Work task:
Line by line, copy out the data that follows.

-- Opening Marker --

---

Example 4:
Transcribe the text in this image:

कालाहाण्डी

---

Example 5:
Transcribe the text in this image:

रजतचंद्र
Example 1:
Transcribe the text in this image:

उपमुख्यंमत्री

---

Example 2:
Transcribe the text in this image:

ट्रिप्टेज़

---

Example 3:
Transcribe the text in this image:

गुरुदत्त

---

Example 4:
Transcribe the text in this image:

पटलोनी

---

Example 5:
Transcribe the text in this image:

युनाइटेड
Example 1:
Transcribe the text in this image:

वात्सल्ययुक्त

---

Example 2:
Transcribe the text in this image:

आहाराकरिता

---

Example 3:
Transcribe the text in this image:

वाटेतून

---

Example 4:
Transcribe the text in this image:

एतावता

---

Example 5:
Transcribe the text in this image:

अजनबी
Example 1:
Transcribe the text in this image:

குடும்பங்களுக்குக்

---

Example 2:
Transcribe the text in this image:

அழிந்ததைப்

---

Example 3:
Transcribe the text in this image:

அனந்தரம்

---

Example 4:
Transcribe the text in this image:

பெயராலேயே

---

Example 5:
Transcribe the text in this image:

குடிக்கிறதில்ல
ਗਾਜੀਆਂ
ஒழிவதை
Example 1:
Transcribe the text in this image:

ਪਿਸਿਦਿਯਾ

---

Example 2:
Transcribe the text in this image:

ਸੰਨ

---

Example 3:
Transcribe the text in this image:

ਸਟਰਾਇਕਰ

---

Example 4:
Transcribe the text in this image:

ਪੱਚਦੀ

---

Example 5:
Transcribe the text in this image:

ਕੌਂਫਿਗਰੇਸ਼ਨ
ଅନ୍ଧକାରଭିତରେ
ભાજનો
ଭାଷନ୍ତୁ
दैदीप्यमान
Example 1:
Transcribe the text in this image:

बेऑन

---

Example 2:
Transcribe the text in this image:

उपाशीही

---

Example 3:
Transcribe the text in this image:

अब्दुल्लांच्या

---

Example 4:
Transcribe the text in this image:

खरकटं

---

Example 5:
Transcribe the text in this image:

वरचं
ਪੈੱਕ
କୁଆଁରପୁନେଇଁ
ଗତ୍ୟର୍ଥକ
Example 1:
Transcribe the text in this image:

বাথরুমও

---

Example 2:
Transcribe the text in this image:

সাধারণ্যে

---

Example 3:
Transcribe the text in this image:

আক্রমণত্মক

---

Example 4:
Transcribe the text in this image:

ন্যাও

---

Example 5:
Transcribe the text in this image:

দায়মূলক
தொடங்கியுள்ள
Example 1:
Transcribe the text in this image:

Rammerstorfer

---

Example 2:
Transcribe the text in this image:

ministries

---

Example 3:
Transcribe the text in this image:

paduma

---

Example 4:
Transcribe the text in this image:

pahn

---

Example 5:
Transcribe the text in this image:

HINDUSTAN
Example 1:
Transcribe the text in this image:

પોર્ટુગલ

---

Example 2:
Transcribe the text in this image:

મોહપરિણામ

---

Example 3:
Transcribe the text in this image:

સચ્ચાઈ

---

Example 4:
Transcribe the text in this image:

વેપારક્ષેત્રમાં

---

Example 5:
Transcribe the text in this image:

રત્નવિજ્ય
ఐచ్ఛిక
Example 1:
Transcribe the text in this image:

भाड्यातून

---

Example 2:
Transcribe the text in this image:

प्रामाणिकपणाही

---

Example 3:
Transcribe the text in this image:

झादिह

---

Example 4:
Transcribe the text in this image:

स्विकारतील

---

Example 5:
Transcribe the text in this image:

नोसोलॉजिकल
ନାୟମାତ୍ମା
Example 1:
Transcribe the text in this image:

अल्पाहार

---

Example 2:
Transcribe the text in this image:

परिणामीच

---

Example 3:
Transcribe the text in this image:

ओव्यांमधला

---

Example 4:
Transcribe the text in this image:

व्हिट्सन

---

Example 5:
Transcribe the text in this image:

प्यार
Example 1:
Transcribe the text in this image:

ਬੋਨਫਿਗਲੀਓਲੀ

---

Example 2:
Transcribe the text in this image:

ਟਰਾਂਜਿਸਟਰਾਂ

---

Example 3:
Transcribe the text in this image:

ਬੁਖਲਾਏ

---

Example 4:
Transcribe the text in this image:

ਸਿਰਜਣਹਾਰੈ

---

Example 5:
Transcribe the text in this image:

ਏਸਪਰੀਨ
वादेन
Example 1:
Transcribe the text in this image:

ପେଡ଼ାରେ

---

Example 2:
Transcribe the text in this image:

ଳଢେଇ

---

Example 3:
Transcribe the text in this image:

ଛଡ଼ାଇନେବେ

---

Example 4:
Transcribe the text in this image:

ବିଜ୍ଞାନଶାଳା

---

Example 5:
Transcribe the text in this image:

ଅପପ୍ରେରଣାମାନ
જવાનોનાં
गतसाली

-- Closing Marker --

Finished task:
---

Example 4:
Transcribe the text in this image:

कालाहाण्डी

---

Example 5:
Transcribe the text in this image:

रजतचंद्र
Example 1:
Transcribe the text in this image:

उपमुख्यंमत्री

---

Example 2:
Transcribe the text in this image:

ट्रिप्टेज़

---

Example 3:
Transcribe the text in this image:

गुरुदत्त

---

Example 4:
Transcribe the text in this image:

पटलोनी

---

Example 5:
Transcribe the text in this image:

युनाइटेड
Example 1:
Transcribe the text in this image:

वात्सल्ययुक्त

---

Example 2:
Transcribe the text in this image:

आहाराकरिता

---

Example 3:
Transcribe the text in this image:

वाटेतून

---

Example 4:
Transcribe the text in this image:

एतावता

---

Example 5:
Transcribe the text in this image:

अजनबी
Example 1:
Transcribe the text in this image:

குடும்பங்களுக்குக்

---

Example 2:
Transcribe the text in this image:

அழிந்ததைப்

---

Example 3:
Transcribe the text in this image:

அனந்தரம்

---

Example 4:
Transcribe the text in this image:

பெயராலேயே

---

Example 5:
Transcribe the text in this image:

குடிக்கிறதில்ல
ਗਾਜੀਆਂ
ஒழிவதை
Example 1:
Transcribe the text in this image:

ਪਿਸਿਦਿਯਾ

---

Example 2:
Transcribe the text in this image:

ਸੰਨ

---

Example 3:
Transcribe the text in this image:

ਸਟਰਾਇਕਰ

---

Example 4:
Transcribe the text in this image:

ਪੱਚਦੀ

---

Example 5:
Transcribe the text in this image:

ਕੌਂਫਿਗਰੇਸ਼ਨ
ଅନ୍ଧକାରଭିତରେ
ભાજનો
ଭାଷନ୍ତୁ
दैदीप्यमान
Example 1:
Transcribe the text in this image:

बेऑन

---

Example 2:
Transcribe the text in this image:

उपाशीही

---

Example 3:
Transcribe the text in this image:

अब्दुल्लांच्या

---

Example 4:
Transcribe the text in this image:

खरकटं

---

Example 5:
Transcribe the text in this image:

वरचं
ਪੈੱਕ
କୁଆଁରପୁନେଇଁ
ଗତ୍ୟର୍ଥକ
Example 1:
Transcribe the text in this image:

বাথরুমও

---

Example 2:
Transcribe the text in this image:

সাধারণ্যে

---

Example 3:
Transcribe the text in this image:

আক্রমণত্মক

---

Example 4:
Transcribe the text in this image:

ন্যাও

---

Example 5:
Transcribe the text in this image:

দায়মূলক
தொடங்கியுள்ள
Example 1:
Transcribe the text in this image:

Rammerstorfer

---

Example 2:
Transcribe the text in this image:

ministries

---

Example 3:
Transcribe the text in this image:

paduma

---

Example 4:
Transcribe the text in this image:

pahn

---

Example 5:
Transcribe the text in this image:

HINDUSTAN
Example 1:
Transcribe the text in this image:

પોર્ટુગલ

---

Example 2:
Transcribe the text in this image:

મોહપરિણામ

---

Example 3:
Transcribe the text in this image:

સચ્ચાઈ

---

Example 4:
Transcribe the text in this image:

વેપારક્ષેત્રમાં

---

Example 5:
Transcribe the text in this image:

રત્નવિજ્ય
ఐచ్ఛిక
Example 1:
Transcribe the text in this image:

भाड्यातून

---

Example 2:
Transcribe the text in this image:

प्रामाणिकपणाही

---

Example 3:
Transcribe the text in this image:

झादिह

---

Example 4:
Transcribe the text in this image:

स्विकारतील

---

Example 5:
Transcribe the text in this image:

नोसोलॉजिकल
ନାୟମାତ୍ମା
Example 1:
Transcribe the text in this image:

अल्पाहार

---

Example 2:
Transcribe the text in this image:

परिणामीच

---

Example 3:
Transcribe the text in this image:

ओव्यांमधला

---

Example 4:
Transcribe the text in this image:

व्हिट्सन

---

Example 5:
Transcribe the text in this image:

प्यार
Example 1:
Transcribe the text in this image:

ਬੋਨਫਿਗਲੀਓਲੀ

---

Example 2:
Transcribe the text in this image:

ਟਰਾਂਜਿਸਟਰਾਂ

---

Example 3:
Transcribe the text in this image:

ਬੁਖਲਾਏ

---

Example 4:
Transcribe the text in this image:

ਸਿਰਜਣਹਾਰੈ

---

Example 5:
Transcribe the text in this image:

ਏਸਪਰੀਨ
वादेन
Example 1:
Transcribe the text in this image:

ପେଡ଼ାରେ

---

Example 2:
Transcribe the text in this image:

ଳଢେଇ

---

Example 3:
Transcribe the text in this image:

ଛଡ଼ାଇନେବେ

---

Example 4:
Transcribe the text in this image:

ବିଜ୍ଞାନଶାଳା

---

Example 5:
Transcribe the text in this image:

ଅପପ୍ରେରଣାମାନ
જવાનોનાં
गतसाली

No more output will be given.